A sandwich, a soda or maybe even a chocolate bar to satisfy a midnight craving: These are some of the many things you’d expect to find at a New York deli and convenience store.
But customers at Lucky Candy in the Bronx get an entirely different experience, and it’s all thanks to cashier Ahmed Alwan.
To his customers, the 20-year-old college student is easily recognizable, and it’s not just because of his bright smile and cheerful energy. Two weeks ago, Alwan decided to start playing a game with shoppers — and it’s since gone viral.
The rules are simple: If you can solve a math equation, you get five seconds to grab anything you want off store shelves and have it for free.
The one thing you’re not allowed to grab? His cat. (Yes, someone tried.)
“All I wanted to do was to help people,” Alwan told CNN. “But I wanted to make it fun. So I made a TikTok and chose a challenge, asking them a math question. It’s a way to entertain and educate people in need while putting a smile on their face, too.”
Two weeks and 13 videos later, Alwan has become an internet sensation, gaining more than 300,000 followers on TikTok and 17,000 on Instagram. In his videos, Alwan can be heard asking customers simple questions such as, “What’s 5 times 5?” or “9 times 9 minus 5?”
Those who answer correctly use their five seconds (and a few quarters) to scramble around the store grabbing anything from chips and ice cream to speakers and hookahs. But no matter how much they grab, or how valuable the items are, their cost is always the same: $0.
A history of giving back
Alwan pays for everything out of his own pocket. His main concern isn’t money, he said, but helping low-income community members save for higher priority expenses, such as rent and utilities.

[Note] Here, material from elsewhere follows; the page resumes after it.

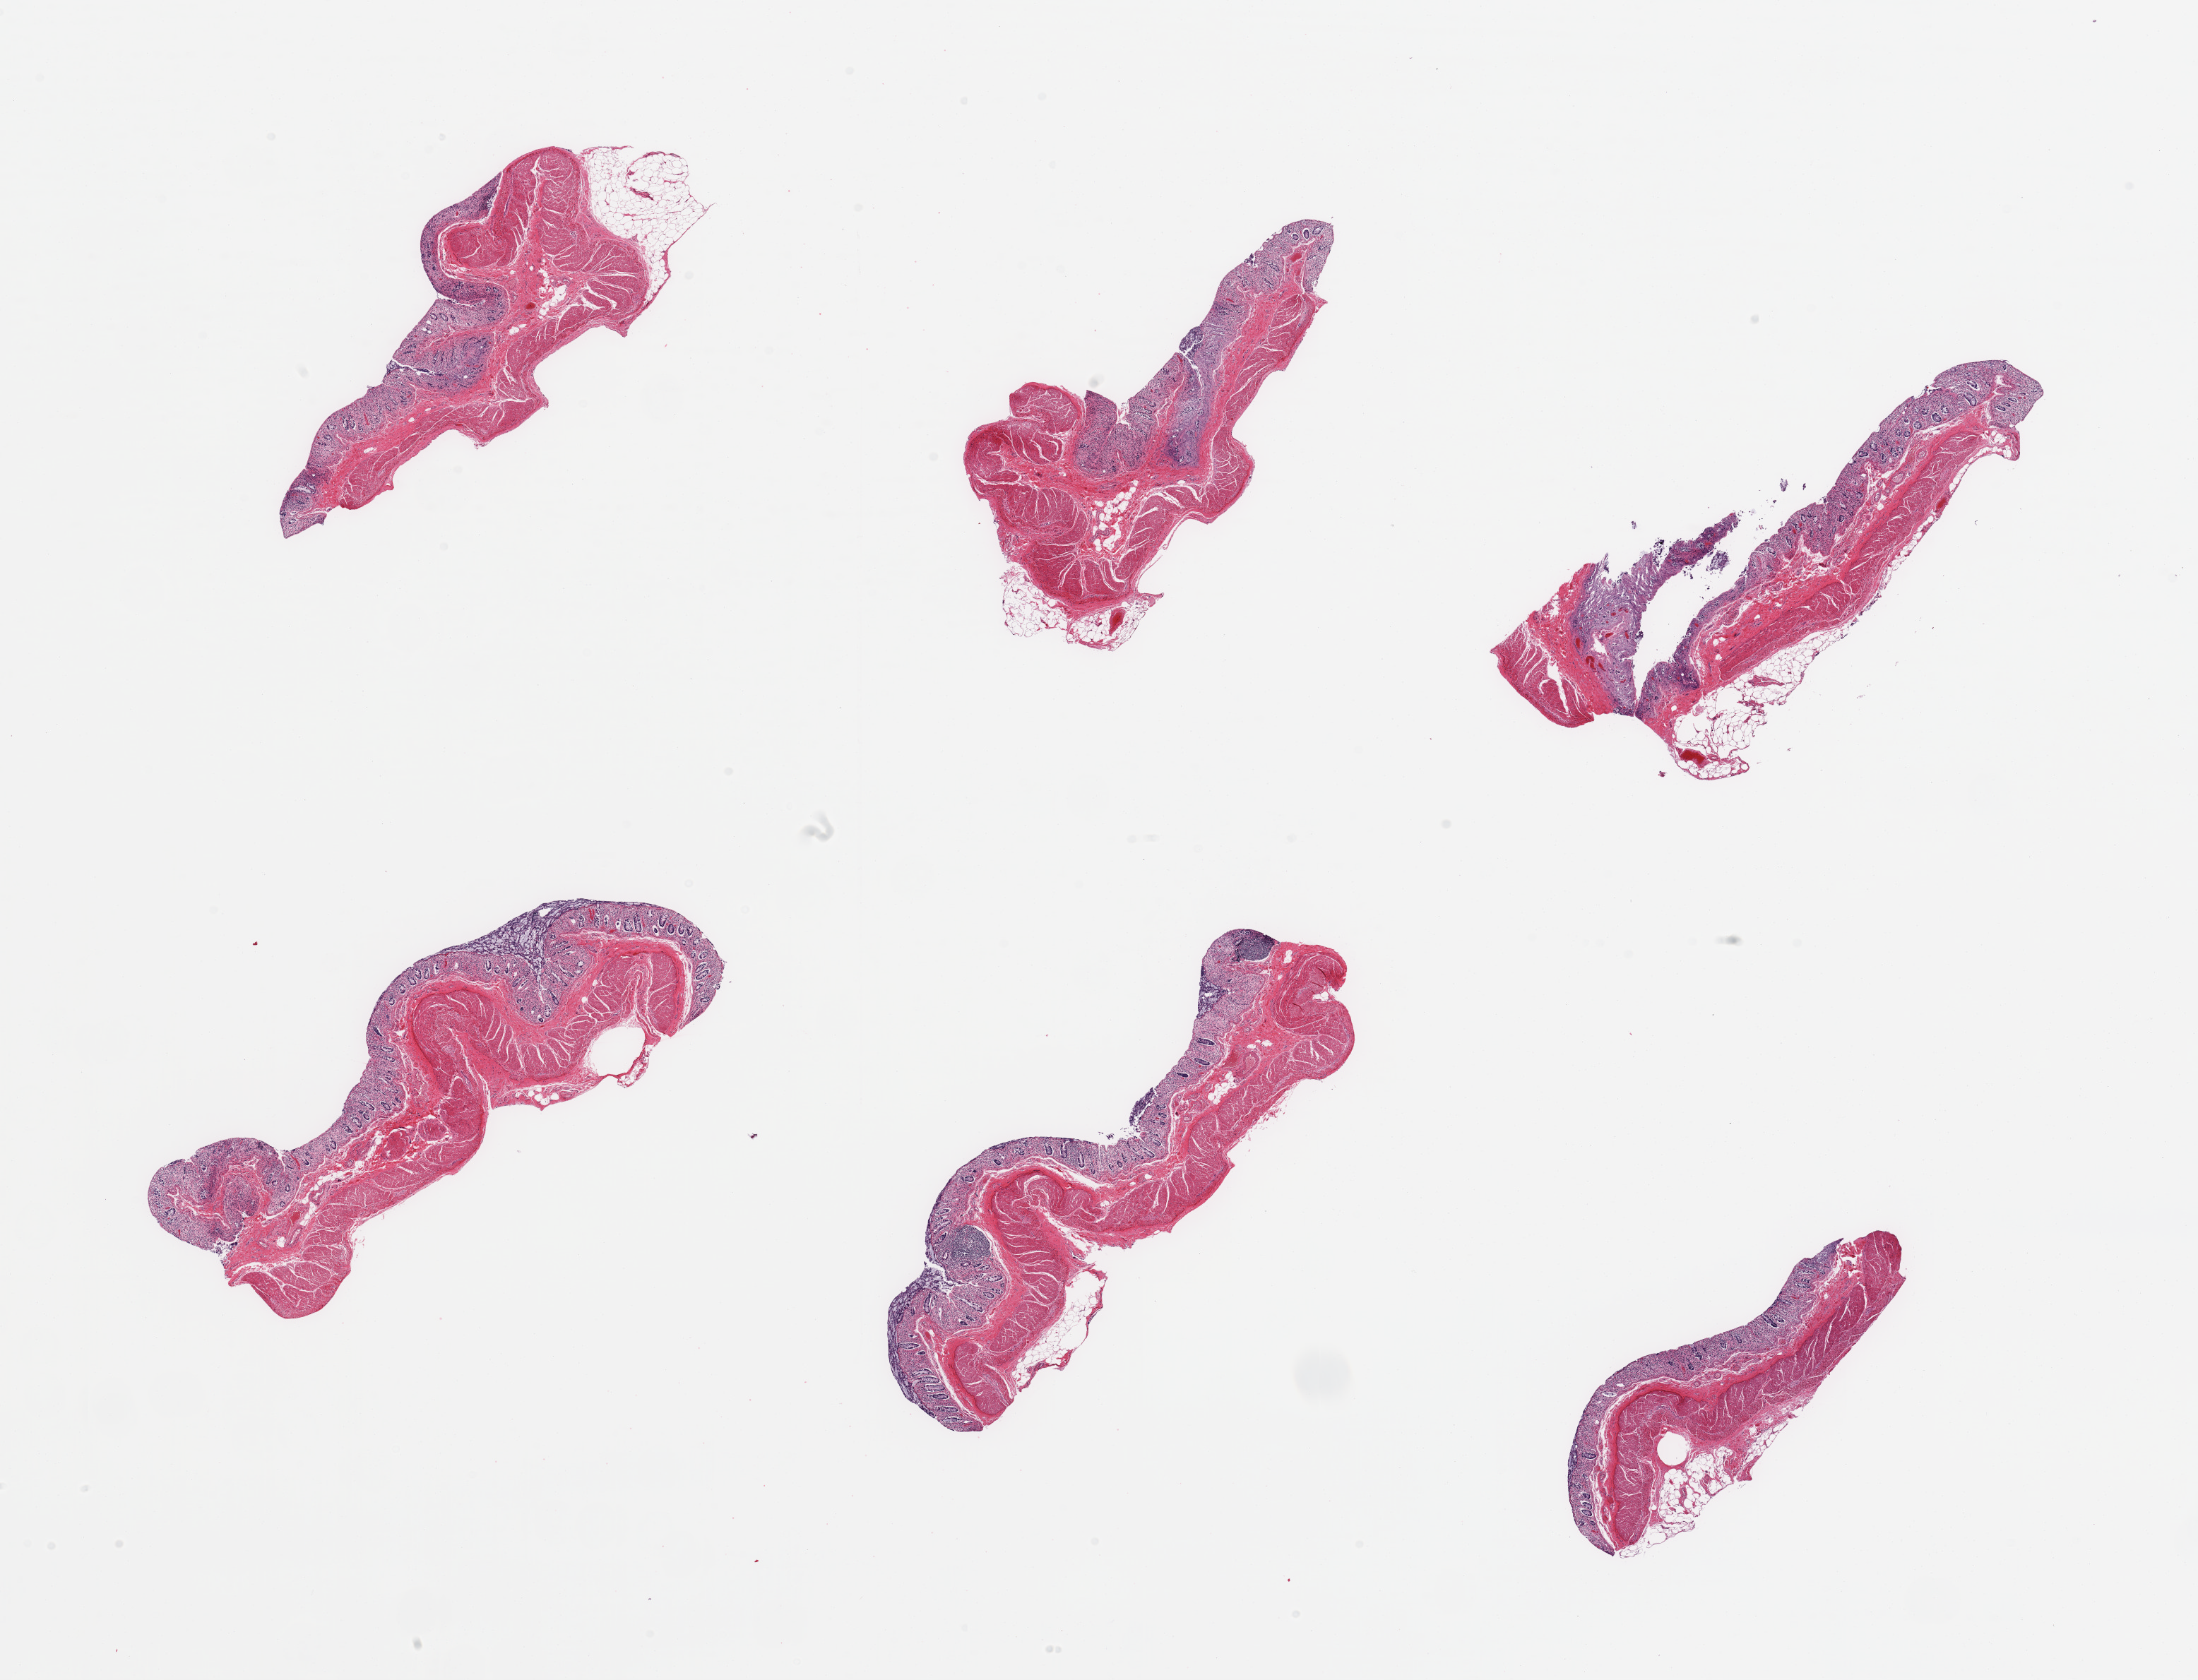
H&E whole-slide image, low-resolution overview of the scanned area, about 24.6 x 18.8 mm (acquisition: 20x scan). PAXgene-fixed, paraffin-embedded tissue. Sampled site (target tissue): sigmoid colon. Donor tissue sample. Female donor.
Pathologist's review note for this sample: 6 pieces; full thickness sections of colon, mucosa largely autolyzed.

Saleh Aobad, the store’s owner and Alwan’s father, said he’s “very proud” of his son.
“It’s great to see him do good and help out the community, and most importantly represent Islam,” Aobad, an immigrant from Yemen, told CNN. “It’s impacting the business in a positive way, bringing awareness and attention to the store as well as spreading positivity throughout the community.”
Many of the store’s customers are familiar faces, people Alwan has known since he was 13 and began working in the family business. Others are strangers. But they all get a fair shot at solving a math problem.
Alwan, who’s studying at Bronx Community College to become a pharmacist, has a history of being charitable.
He often gives customers food and household supplies on credit, his father said. And on cold mornings when he spots people sleeping at the nearby train station or by the tracks, he offers them free coffee, bananas and muffins.
Alwan’s TikTok and Instagram videos are heartwarming and funny, but what they’ve done for his community goes beyond free chips and cookies.
“This changed our relationship with the community big time,” Alwan said. “They’re all showing me so much love and lining up at the store just for a chance to play. We have so many visitors coming to take pictures and say hi. But it’s not about me. It’s about the community.”
Alwan said he plans to continue making videos, and even getting more creative with his questions. He even started a GoFundMe to support the game and enable him to help more people.
“The money will be going towards products and food that would be used for the challenges and even simple donations for customers in need,” he said.
The goal, he explained on the GoFundMe, is “to inspire others to always be kindhearted.”